BEGIN RECORDS FOR THIS TASK

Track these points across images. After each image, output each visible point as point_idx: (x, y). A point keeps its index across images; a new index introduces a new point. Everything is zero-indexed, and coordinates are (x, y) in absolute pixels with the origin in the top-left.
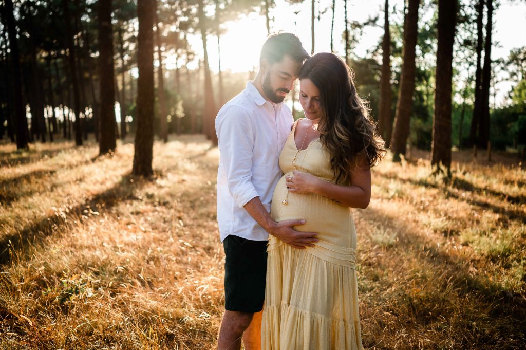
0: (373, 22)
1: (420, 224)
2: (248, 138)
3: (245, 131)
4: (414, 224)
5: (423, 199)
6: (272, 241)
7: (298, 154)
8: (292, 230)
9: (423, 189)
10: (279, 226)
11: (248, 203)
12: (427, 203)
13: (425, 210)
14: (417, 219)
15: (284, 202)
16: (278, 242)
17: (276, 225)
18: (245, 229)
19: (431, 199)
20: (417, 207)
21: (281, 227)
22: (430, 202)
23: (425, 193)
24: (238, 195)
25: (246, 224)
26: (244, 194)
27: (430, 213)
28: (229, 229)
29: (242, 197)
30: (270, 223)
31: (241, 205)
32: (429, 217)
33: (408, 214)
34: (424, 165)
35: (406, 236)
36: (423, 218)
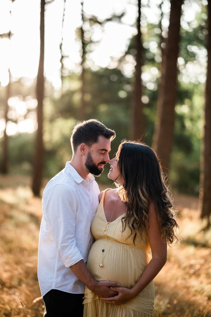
0: (119, 17)
1: (192, 290)
2: (72, 209)
3: (71, 204)
4: (185, 290)
5: (193, 262)
6: (89, 296)
7: (108, 226)
8: (109, 289)
9: (191, 250)
10: (100, 285)
11: (76, 263)
12: (197, 267)
13: (197, 274)
14: (188, 285)
15: (101, 265)
16: (94, 297)
17: (97, 283)
18: (67, 284)
19: (202, 261)
20: (186, 271)
21: (101, 286)
22: (202, 265)
23: (194, 255)
24: (68, 257)
25: (67, 280)
26: (73, 256)
27: (203, 277)
28: (52, 285)
29: (71, 259)
30: (92, 282)
31: (68, 265)
32: (201, 283)
33: (177, 279)
34: (191, 218)
35: (179, 302)
36: (194, 283)
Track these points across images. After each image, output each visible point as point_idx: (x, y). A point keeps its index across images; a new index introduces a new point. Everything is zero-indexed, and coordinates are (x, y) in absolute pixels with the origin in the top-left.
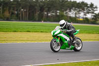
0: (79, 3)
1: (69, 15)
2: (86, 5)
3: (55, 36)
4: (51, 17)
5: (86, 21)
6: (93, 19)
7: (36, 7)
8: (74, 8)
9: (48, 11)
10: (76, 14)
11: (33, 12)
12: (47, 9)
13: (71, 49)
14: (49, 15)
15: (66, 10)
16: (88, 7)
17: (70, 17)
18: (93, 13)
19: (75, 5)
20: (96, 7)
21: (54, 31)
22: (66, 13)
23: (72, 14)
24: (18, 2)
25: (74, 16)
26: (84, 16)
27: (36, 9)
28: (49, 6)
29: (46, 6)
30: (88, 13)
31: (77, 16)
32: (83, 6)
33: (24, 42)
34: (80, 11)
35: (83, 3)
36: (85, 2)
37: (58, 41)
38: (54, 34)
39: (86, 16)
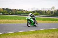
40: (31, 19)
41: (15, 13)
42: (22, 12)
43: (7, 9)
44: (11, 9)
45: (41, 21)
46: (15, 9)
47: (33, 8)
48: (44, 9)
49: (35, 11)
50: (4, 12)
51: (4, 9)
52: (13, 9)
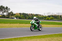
18: (7, 12)
20: (9, 9)
26: (3, 14)
32: (2, 8)
40: (35, 24)
41: (31, 17)
42: (38, 16)
43: (23, 14)
44: (27, 14)
45: (56, 25)
46: (31, 14)
47: (48, 13)
48: (59, 13)
49: (50, 16)
50: (21, 17)
51: (20, 14)
52: (29, 14)
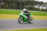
0: (40, 2)
1: (35, 7)
2: (43, 3)
3: (21, 16)
4: (27, 8)
5: (43, 10)
6: (46, 9)
7: (20, 3)
8: (38, 4)
9: (26, 5)
10: (38, 7)
11: (19, 5)
12: (25, 4)
13: (28, 22)
14: (26, 7)
15: (34, 5)
16: (44, 4)
17: (36, 8)
18: (46, 7)
19: (38, 3)
21: (20, 14)
22: (34, 6)
23: (37, 7)
24: (12, 1)
25: (38, 8)
26: (42, 8)
27: (20, 4)
28: (26, 3)
29: (25, 3)
30: (44, 7)
31: (39, 8)
32: (42, 3)
33: (14, 19)
34: (40, 6)
35: (42, 2)
36: (43, 2)
37: (22, 18)
38: (20, 15)
39: (43, 8)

END RECORDS FOR THIS TASK

## EXERCISE DESCRIPTION
When copying the entries, drop the images and keep every line exact.

## REPLY TO THE TASK
Track these points across images. After each image, output each visible point as point_idx: (x, y). A point keeps its index across images; a new index introduces a new point. Everything is zero-indexed, and coordinates are (x, y) in absolute pixels with the origin in the top-left.
0: (373, 22)
1: (420, 224)
2: (248, 138)
3: (245, 131)
4: (414, 224)
5: (423, 199)
6: (272, 241)
7: (298, 154)
8: (292, 230)
9: (423, 189)
10: (279, 226)
11: (248, 203)
12: (427, 203)
13: (425, 210)
14: (417, 219)
15: (284, 202)
16: (278, 242)
17: (276, 225)
18: (245, 229)
19: (431, 199)
20: (417, 207)
21: (281, 227)
22: (430, 202)
23: (425, 193)
24: (238, 195)
25: (246, 224)
26: (244, 194)
27: (430, 213)
28: (229, 229)
29: (242, 197)
30: (270, 223)
31: (241, 205)
32: (429, 217)
33: (408, 214)
34: (424, 165)
35: (406, 236)
36: (423, 218)
0: (119, 17)
1: (192, 290)
2: (72, 209)
3: (71, 204)
4: (185, 290)
5: (193, 262)
6: (89, 296)
7: (108, 226)
8: (109, 289)
9: (191, 250)
10: (100, 285)
11: (76, 263)
12: (197, 267)
13: (197, 274)
14: (188, 285)
15: (101, 265)
16: (94, 297)
17: (97, 283)
18: (67, 284)
19: (202, 261)
20: (186, 271)
21: (101, 286)
22: (202, 265)
23: (194, 255)
24: (68, 257)
25: (67, 280)
26: (73, 256)
27: (203, 277)
28: (52, 285)
29: (71, 259)
30: (92, 282)
31: (68, 265)
32: (201, 283)
33: (177, 279)
34: (191, 218)
35: (179, 302)
36: (194, 283)
Track these points across images. After each image, output each visible point as point_idx: (x, y). A point keeps its index across images; a new index introduces a new point. Everything is zero-indexed, and coordinates are (x, y) in absolute pixels with the origin in the top-left.
0: (79, 3)
1: (69, 15)
2: (86, 5)
3: (55, 36)
4: (51, 17)
5: (86, 21)
6: (93, 19)
7: (36, 7)
8: (74, 8)
9: (48, 11)
10: (76, 14)
11: (33, 12)
12: (47, 9)
13: (71, 49)
14: (49, 15)
15: (66, 10)
16: (88, 7)
17: (70, 17)
18: (93, 13)
19: (75, 5)
20: (96, 7)
21: (54, 31)
22: (66, 13)
23: (72, 14)
24: (18, 2)
25: (74, 16)
26: (84, 16)
27: (36, 9)
28: (49, 6)
29: (46, 6)
30: (88, 13)
31: (77, 16)
32: (83, 6)
33: (24, 42)
34: (80, 11)
35: (83, 3)
36: (85, 2)
37: (58, 41)
38: (54, 34)
39: (86, 16)
40: (31, 19)
41: (15, 13)
42: (22, 12)
43: (7, 9)
44: (11, 9)
45: (41, 21)
46: (15, 9)
47: (33, 8)
48: (44, 9)
49: (35, 11)
50: (4, 12)
51: (4, 9)
52: (13, 9)
18: (7, 12)
20: (9, 9)
26: (3, 14)
32: (2, 8)
40: (35, 24)
41: (31, 17)
42: (38, 16)
43: (23, 14)
44: (27, 14)
45: (56, 25)
46: (31, 14)
47: (48, 13)
48: (59, 13)
49: (50, 16)
50: (21, 17)
51: (20, 14)
52: (29, 14)
0: (40, 2)
1: (35, 7)
2: (43, 3)
3: (21, 16)
4: (27, 8)
5: (43, 10)
6: (46, 9)
7: (20, 3)
8: (38, 4)
9: (26, 5)
10: (38, 7)
11: (19, 5)
12: (25, 4)
13: (28, 22)
14: (26, 7)
15: (34, 5)
16: (44, 4)
17: (36, 8)
18: (46, 7)
19: (38, 3)
21: (20, 14)
22: (34, 6)
23: (37, 7)
24: (12, 1)
25: (38, 8)
26: (42, 8)
27: (20, 4)
28: (26, 3)
29: (25, 3)
30: (44, 7)
31: (39, 8)
32: (42, 3)
33: (14, 19)
34: (40, 6)
35: (42, 2)
36: (43, 2)
37: (22, 18)
38: (20, 15)
39: (43, 8)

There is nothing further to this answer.